Sql-server – Is left hash join always better than left outer join

hashingsql server

I have a query that runs quite slow (see below). While searching for a way to improve it we found that the query runs about ten times faster if we replaced the LEFT OUTER JOIN with LEFT HASH JOIN

The result seems to be the same. Is it? In what cases wont it return the same result? What difference are there? Is there something that i should look out for when running a LEFT HASH JOIN instead of a LEFT OUTER JOIN?

The [ABC].[ExternalTable] table in the query is a view on a different server that i have added as a external table

SELECT t.foo, t.bar, t.data
FROM [dbo].[Table] as t
LEFT OUTER JOIN [ABC].[ExternalTable] as s ON s.foo = t.foo and s.bar = t.bar and s.data = t.data
WHERE s.foo is null and s.bar IS NULL and s.data IS NULL

Best Answer

Semantically, both queries are the same. The LOOP versus the HASH simply tells SQL Server which option to use to return results. If you run the query without LOOP or HASH, SQL Server may pick either of those options, depending on which it thinks will perform best. Both options return identical results by design. To put it slightly differently1, the keywords HASH and LOOP in this case are what is known as join hints, one of the three kinds of hints in Transact-SQL. To confuse you even more, you can also specify a join hint as a query hint, though the effect is not necessarily the same in both cases.

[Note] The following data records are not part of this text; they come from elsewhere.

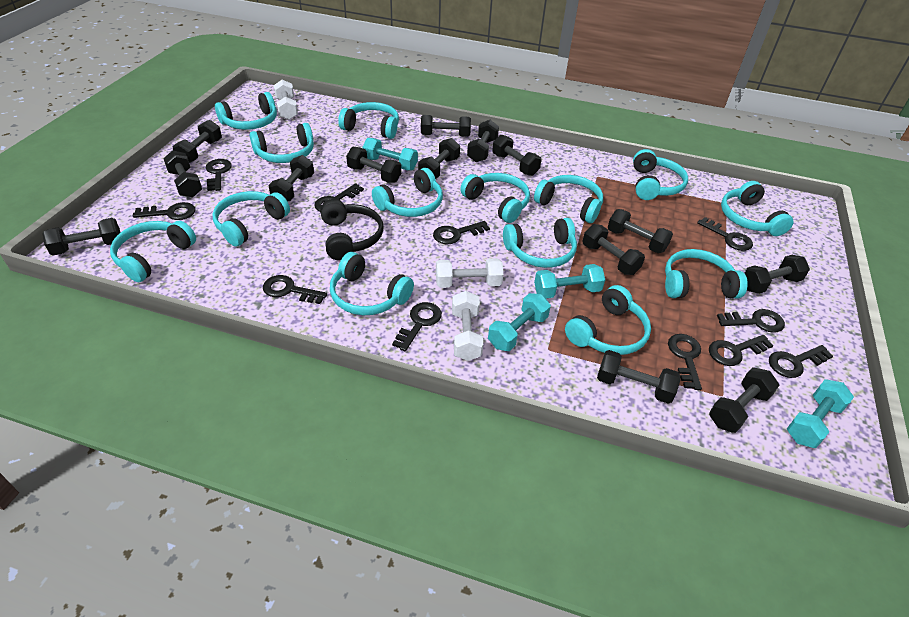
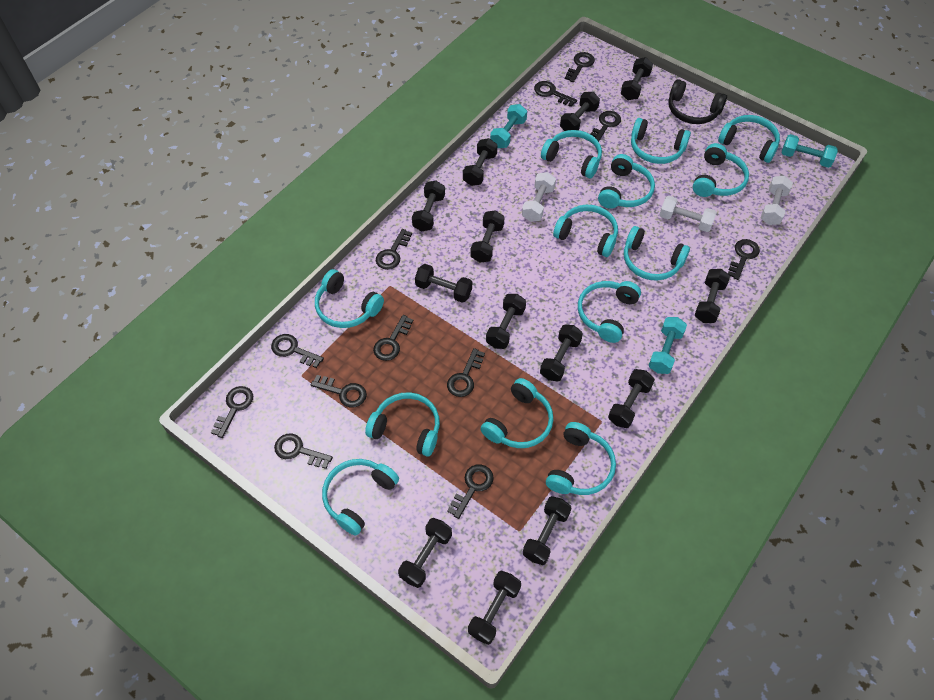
black dumbbell: 14 -> 13
black key: 11 -> 12
turquoise dumbbell: 4 -> 3
turquoise headphones: 14 -> 13

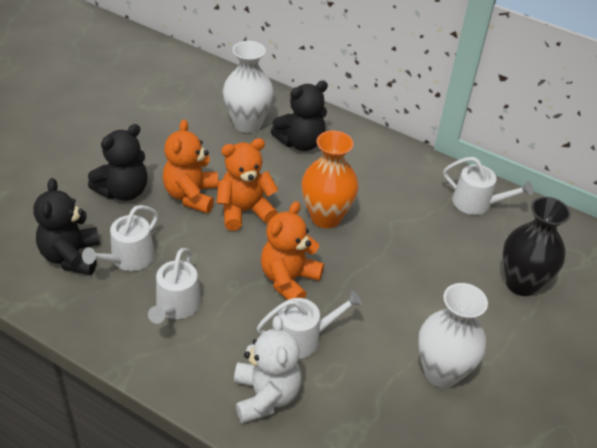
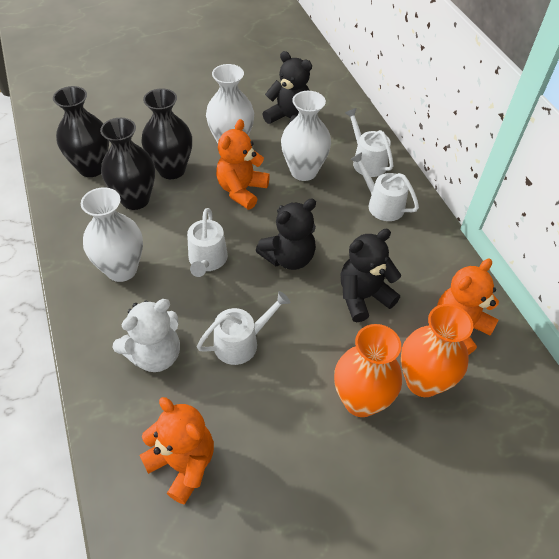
black vase: 1 -> 3
orange vase: 1 -> 2
white vase: 2 -> 3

Be aware that providing these kinds of join hints implies a FORCE ORDER hint, which specifies that the join order indicated by the query syntax is preserved during query optimization (see Paul's answer below for further details).

SQL Server uses statistics on each table in the query to make an informed choice about what kind of physical operation to take with for each JOIN in the T-SQL query statement.

In this case, since [ExternalTable] is a view referenced through a linked server, SQL Server probably expects there to be 1 row in the table - i.e. it has no idea how many rows to expect.

You can either add a join hint to your query to force a merge join, or simply copy rows from [ExternalTable] into a local #temp table with a clustered index, then run the query against that.

The full syntax for the hash join would be:

LEFT OUTER HASH JOIN [ABC].[ExternalTable] s ON s.foot = t.foo .....

The version with the HASH in the join statement is allowing SQL Server to choose the join type, and in your particular case it's most likely choosing a LOOP join, which you could force with:

LEFT OUTER LOOP JOIN [ABC].[ExternalTable] s ON s.foot = t.foo .....

I typically would not recommend specifying the join type since most of the time SQL Server is very capable of choosing the most appropriate style of join operator.


1 - thanks Andriy for the wording here.